-- Start of Provided text --

John Patton Erwin (1795–1857) was an American Whig politician. He served as the Mayor of Nashville, Tennessee from 1821 to 1822, and from 1834 to 1835.

Early life
John Patton Erwin was born on January 8, 1795, in Wilkes County, North Carolina. His father was Col. Andrew Patton Erwin, a land speculator, and his mother, Jane Patton. He had nine siblings. His brothers-in-law included John Williams, U.S. Senator from Tennessee, Lewis Williams, a U.S. Representative from North Carolina, and Thomas Lanier Williams, Justice of the Tennessee Supreme Court.

Career
In 1817, he became an alderman in Nashville and in 1820 he was admitted to the bar. He served as Mayor of Nashville from 1821 to 1822. He also served as Principal Clerk of the Tennessee House of Representatives as well as editor of the Nashville Whig. He was opposed to Andrew Jackson. In 1826, President John Quincy Adams appointed him United States Postmaster in Nashville.

-- End of Provided text --

Problem statement: Please extend the biography of John Patton Erwin above, picking up after its last sentence.

-- Start of Data rows --

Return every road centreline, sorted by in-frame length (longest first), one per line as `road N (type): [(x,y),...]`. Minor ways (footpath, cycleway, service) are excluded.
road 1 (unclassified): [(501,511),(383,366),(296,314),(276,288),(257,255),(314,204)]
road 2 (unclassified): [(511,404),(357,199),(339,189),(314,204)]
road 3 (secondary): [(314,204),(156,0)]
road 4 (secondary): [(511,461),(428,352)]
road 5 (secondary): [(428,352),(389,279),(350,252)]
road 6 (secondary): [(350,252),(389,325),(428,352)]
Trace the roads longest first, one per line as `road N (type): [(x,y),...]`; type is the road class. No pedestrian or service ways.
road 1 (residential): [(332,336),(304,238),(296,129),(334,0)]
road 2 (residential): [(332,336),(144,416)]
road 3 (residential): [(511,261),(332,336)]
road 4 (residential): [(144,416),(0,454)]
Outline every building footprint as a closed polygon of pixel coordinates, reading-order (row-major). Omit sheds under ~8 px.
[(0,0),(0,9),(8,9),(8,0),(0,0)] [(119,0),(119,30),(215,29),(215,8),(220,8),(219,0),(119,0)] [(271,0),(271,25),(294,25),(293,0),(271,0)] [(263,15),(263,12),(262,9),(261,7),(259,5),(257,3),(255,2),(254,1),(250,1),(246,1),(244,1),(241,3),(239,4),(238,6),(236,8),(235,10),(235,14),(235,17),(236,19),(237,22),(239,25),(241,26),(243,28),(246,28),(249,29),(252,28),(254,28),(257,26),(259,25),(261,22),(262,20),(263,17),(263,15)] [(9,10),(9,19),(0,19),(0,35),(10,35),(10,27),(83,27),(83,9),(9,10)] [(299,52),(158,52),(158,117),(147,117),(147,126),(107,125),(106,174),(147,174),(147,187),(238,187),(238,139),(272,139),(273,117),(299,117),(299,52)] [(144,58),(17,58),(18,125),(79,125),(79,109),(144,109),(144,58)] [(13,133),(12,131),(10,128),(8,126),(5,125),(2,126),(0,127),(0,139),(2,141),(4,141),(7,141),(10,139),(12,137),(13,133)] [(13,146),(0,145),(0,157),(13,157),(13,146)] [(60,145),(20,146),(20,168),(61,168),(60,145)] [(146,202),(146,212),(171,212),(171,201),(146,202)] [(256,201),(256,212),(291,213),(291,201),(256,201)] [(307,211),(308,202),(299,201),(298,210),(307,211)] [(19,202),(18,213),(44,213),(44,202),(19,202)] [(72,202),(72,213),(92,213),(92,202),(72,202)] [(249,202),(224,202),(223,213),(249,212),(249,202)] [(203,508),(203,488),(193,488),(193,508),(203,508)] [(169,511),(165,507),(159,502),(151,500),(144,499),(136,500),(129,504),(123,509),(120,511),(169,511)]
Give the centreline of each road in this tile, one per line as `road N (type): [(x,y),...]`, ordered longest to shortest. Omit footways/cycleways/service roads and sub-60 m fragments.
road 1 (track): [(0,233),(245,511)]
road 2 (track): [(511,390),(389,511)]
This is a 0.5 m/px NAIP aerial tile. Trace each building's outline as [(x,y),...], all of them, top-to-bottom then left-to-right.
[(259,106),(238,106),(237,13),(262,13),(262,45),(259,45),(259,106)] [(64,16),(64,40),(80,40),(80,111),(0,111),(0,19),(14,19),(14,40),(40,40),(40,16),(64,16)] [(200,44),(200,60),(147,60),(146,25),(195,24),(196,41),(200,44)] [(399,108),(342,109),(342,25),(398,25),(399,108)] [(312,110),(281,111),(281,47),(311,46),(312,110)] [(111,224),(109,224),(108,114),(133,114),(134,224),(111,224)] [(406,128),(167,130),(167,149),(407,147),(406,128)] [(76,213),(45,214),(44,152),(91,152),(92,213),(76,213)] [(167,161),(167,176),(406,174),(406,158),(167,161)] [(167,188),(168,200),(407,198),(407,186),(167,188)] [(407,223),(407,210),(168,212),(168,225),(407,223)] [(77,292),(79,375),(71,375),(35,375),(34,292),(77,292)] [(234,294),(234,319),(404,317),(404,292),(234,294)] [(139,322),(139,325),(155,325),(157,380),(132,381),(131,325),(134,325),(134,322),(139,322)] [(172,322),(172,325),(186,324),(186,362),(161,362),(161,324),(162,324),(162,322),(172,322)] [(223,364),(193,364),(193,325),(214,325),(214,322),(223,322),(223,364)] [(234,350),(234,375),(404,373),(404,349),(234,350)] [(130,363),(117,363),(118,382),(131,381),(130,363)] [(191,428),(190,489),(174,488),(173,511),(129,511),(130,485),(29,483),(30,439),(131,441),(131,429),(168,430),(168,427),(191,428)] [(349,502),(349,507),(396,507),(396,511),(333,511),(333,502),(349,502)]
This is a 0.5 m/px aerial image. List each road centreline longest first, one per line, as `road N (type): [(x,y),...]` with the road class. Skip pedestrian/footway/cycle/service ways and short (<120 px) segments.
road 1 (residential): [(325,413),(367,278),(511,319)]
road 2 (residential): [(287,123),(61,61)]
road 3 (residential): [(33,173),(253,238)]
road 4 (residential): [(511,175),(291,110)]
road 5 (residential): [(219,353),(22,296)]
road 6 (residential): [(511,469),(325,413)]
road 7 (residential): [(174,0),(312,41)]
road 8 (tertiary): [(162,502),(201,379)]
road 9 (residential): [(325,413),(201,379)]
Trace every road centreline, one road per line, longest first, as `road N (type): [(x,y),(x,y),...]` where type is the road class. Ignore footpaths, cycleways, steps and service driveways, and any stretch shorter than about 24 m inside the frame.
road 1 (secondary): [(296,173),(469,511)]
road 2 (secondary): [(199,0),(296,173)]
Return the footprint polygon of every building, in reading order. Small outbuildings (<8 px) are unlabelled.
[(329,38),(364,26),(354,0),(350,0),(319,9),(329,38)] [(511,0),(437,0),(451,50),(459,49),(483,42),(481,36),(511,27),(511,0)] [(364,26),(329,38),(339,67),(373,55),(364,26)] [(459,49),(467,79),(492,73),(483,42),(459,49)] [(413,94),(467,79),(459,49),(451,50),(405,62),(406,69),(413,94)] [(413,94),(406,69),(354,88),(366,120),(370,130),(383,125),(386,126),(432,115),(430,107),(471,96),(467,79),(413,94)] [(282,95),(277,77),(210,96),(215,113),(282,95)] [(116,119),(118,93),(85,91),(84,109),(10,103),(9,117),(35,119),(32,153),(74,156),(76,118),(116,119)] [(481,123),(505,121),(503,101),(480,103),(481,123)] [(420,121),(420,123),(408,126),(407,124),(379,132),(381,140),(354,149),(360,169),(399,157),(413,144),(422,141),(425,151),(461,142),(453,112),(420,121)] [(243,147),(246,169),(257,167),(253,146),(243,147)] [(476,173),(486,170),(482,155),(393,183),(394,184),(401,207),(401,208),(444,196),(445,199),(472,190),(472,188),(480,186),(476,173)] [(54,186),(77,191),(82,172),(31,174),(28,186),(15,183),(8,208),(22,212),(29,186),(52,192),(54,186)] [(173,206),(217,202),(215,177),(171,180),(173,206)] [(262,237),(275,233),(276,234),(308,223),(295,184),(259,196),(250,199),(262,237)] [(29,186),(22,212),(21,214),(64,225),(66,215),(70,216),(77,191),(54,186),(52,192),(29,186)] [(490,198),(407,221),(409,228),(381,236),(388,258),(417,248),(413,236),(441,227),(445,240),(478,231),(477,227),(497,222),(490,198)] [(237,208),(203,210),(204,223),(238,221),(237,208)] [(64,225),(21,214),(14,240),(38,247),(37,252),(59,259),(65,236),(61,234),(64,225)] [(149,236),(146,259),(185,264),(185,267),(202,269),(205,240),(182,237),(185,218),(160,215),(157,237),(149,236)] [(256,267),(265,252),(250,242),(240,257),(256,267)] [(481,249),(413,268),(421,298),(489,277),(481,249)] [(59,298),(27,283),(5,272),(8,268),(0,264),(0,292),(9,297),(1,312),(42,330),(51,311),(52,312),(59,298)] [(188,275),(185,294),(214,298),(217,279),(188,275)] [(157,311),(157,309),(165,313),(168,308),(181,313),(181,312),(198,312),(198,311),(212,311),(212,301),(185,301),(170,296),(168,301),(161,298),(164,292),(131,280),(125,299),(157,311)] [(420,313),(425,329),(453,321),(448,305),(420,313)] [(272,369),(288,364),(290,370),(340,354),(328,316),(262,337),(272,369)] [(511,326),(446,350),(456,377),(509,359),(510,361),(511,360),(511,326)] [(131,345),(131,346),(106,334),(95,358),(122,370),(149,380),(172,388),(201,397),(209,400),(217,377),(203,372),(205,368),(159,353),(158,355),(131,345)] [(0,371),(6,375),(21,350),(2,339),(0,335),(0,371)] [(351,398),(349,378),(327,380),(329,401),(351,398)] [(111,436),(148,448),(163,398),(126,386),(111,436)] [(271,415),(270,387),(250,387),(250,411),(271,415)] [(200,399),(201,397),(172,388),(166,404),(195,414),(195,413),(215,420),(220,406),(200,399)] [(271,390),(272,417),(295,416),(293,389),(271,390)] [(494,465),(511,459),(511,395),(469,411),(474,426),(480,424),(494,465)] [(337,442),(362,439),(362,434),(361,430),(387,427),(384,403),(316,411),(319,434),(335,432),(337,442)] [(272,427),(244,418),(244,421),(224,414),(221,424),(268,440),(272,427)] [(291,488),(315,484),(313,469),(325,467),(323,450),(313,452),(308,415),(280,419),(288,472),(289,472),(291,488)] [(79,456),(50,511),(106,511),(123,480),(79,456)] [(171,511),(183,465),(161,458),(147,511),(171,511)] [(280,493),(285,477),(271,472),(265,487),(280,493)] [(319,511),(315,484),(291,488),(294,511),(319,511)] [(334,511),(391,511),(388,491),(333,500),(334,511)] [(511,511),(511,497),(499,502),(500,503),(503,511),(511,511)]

-- End of Data rows --

Exercise result:
In 1827, he described David Crockett as, "not only illiterate, but he is rough & uncouth, talks much & loudly, and is by far, more in his proper place when hunting a Bear" yet also "independent and fearless & has a popularity at home that is unaccountable."

Later, he served as Cashier at the Yeateman, Woods Bank. In 1830, he became Justice of the Peace for two terms. From 1834 to 1835, he served as Mayor of Nashville a second time.

Personal life
He married Frances Lanier Williams (1796–1872), a member of the Lanier family, in 1815. They had four daughters, Ellen, Mary Caroline, Rebecca and Amelia. In his last years, he was paralyzed. In 1831, he bought the "Buena Vista" mansion.

Death and legacy
He died on August 27, 1857, and he is buried in the Nashville City Cemetery. After his death, his widow sold them "Buena Vista" mansion to the Dominican Sisters of St. Cecilia.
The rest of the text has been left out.